== RECORDED DATA ==
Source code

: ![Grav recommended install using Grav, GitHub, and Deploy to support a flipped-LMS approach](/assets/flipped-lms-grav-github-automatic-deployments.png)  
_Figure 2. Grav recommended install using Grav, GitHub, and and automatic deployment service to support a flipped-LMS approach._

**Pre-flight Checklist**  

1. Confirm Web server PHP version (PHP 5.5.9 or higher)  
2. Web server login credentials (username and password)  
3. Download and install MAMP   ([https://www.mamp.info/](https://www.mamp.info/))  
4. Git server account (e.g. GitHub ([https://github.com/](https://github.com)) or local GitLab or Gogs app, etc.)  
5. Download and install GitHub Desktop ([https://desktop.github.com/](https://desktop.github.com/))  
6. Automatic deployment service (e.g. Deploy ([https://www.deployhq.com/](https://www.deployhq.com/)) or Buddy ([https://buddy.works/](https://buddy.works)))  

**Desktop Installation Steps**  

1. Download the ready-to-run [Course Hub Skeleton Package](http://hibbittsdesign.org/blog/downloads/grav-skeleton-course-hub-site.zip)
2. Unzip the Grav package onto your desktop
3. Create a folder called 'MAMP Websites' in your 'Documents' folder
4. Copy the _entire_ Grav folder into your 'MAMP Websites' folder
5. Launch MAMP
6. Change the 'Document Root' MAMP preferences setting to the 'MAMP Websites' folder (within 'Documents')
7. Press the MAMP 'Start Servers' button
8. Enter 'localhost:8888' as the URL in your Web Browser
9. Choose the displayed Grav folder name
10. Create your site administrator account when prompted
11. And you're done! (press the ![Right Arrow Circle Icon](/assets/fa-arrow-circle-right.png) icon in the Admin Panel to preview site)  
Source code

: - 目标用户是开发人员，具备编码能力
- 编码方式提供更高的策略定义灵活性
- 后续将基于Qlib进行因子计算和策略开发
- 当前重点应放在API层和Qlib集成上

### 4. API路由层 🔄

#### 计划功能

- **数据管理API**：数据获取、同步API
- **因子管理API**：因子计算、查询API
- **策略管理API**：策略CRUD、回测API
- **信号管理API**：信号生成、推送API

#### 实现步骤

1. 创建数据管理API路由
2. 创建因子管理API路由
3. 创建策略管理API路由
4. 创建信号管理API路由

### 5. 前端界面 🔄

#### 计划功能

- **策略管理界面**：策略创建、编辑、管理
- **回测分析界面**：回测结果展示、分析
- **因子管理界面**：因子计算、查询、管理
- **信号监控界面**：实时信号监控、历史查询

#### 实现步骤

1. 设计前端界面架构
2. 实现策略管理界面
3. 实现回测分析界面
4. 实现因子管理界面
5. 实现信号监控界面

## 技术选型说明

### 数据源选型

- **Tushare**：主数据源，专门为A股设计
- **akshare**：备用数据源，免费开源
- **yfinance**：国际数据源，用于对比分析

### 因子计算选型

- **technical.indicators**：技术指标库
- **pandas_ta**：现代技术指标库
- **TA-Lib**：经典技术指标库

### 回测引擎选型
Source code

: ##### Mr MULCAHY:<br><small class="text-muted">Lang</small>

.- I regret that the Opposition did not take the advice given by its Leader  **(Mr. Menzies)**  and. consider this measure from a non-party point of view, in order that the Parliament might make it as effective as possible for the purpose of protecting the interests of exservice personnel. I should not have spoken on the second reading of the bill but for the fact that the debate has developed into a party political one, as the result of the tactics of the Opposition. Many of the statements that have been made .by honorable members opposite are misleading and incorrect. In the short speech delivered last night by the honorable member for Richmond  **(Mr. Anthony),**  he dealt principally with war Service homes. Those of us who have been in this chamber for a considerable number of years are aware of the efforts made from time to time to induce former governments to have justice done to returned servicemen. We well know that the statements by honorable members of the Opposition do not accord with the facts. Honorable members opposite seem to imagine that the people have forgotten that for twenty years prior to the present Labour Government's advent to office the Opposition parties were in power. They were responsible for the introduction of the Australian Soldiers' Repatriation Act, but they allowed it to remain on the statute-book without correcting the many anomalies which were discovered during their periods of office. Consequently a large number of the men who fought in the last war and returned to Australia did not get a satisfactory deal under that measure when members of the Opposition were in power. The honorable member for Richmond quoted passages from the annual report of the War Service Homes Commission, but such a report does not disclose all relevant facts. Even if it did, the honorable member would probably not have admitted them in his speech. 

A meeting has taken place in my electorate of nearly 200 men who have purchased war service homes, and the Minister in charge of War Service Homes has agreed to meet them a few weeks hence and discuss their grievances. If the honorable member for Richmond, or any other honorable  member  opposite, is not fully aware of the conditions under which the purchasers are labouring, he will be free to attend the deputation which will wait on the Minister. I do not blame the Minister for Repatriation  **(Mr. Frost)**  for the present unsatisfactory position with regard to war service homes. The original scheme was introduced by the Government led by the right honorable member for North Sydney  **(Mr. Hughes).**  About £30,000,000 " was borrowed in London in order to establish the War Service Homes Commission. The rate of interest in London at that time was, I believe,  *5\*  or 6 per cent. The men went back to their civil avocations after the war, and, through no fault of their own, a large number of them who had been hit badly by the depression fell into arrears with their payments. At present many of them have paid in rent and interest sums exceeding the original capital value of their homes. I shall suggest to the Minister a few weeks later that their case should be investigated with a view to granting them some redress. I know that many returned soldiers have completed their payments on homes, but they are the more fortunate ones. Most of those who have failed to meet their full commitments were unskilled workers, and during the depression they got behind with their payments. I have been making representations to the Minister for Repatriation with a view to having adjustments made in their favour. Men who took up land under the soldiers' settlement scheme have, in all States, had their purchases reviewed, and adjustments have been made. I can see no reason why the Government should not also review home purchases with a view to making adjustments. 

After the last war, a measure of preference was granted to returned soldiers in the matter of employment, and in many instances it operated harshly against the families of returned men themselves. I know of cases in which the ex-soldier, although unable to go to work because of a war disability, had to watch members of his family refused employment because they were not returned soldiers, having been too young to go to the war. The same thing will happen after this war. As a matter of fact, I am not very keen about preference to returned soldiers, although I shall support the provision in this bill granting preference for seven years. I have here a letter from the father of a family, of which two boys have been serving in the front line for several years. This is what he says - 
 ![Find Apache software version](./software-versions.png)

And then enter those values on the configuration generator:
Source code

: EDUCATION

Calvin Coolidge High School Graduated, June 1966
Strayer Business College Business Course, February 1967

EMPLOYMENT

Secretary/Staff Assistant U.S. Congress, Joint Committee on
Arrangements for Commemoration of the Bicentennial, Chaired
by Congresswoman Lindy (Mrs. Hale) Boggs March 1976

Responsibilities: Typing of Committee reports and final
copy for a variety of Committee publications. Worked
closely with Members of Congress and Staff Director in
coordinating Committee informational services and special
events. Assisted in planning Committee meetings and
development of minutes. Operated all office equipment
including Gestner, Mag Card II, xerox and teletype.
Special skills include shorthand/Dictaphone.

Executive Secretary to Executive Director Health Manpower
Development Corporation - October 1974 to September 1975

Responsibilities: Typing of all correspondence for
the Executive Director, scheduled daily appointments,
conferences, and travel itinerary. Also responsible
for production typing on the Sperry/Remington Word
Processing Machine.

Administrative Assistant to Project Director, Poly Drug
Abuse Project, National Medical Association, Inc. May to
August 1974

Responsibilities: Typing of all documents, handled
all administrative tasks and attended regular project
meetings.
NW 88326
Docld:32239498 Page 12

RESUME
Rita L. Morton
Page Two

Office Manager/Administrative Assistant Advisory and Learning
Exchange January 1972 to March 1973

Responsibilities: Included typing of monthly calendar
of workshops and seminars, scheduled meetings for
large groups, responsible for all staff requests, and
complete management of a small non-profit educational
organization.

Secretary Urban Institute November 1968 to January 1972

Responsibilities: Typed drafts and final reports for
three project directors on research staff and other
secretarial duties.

== WORK ITEM ==
Scan the records for lines that hold "Course", and reproduce each one you find.

== SOLVED EXERCISE ==
1. Download the ready-to-run [Course Hub Skeleton Package](http://hibbittsdesign.org/blog/downloads/grav-skeleton-course-hub-site.zip)
Strayer Business College Business Course, February 1967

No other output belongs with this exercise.